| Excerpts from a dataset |
□ □ □ □ □

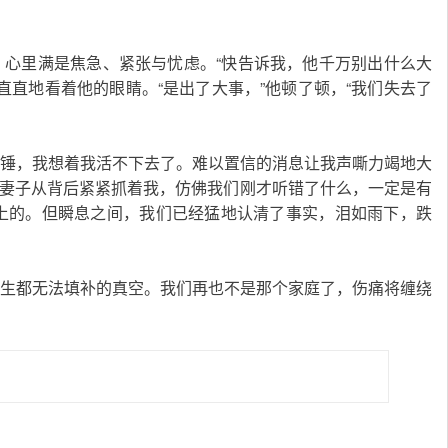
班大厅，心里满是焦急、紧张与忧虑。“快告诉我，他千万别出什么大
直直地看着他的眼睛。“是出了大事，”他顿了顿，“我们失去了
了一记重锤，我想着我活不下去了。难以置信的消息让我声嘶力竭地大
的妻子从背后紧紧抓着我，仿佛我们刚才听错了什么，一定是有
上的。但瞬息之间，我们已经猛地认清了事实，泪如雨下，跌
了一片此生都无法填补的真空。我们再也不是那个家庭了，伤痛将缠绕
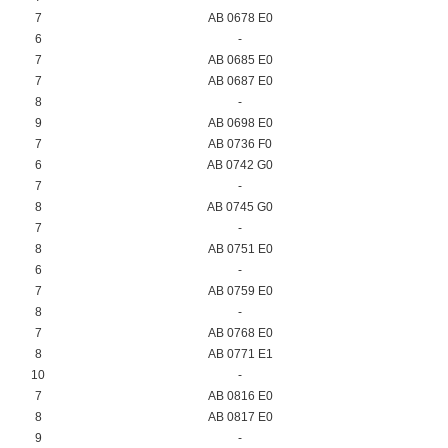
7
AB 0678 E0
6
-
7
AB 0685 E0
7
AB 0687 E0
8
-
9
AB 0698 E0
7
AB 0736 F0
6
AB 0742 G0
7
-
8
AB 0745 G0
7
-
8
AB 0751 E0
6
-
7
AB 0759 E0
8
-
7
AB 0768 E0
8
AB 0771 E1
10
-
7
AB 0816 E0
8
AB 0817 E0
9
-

□ □ □ □ □

Write every record out again exactly as written. Pictures don't belong in the copy.

班大厅，心里满是焦急、紧张与忧虑。“快告诉我，他千万别出什么大
直直地看着他的眼睛。“是出了大事，”他顿了顿，“我们失去了
了一记重锤，我想着我活不下去了。难以置信的消息让我声嘶力竭地大
的妻子从背后紧紧抓着我，仿佛我们刚才听错了什么，一定是有
上的。但瞬息之间，我们已经猛地认清了事实，泪如雨下，跌
了一片此生都无法填补的真空。我们再也不是那个家庭了，伤痛将缠绕
7
AB 0678 E0
6
-
7
AB 0685 E0
7
AB 0687 E0
8
-
9
AB 0698 E0
7
AB 0736 F0
6
AB 0742 G0
7
-
8
AB 0745 G0
7
-
8
AB 0751 E0
6
-
7
AB 0759 E0
8
-
7
AB 0768 E0
8
AB 0771 E1
10
-
7
AB 0816 E0
8
AB 0817 E0
9
-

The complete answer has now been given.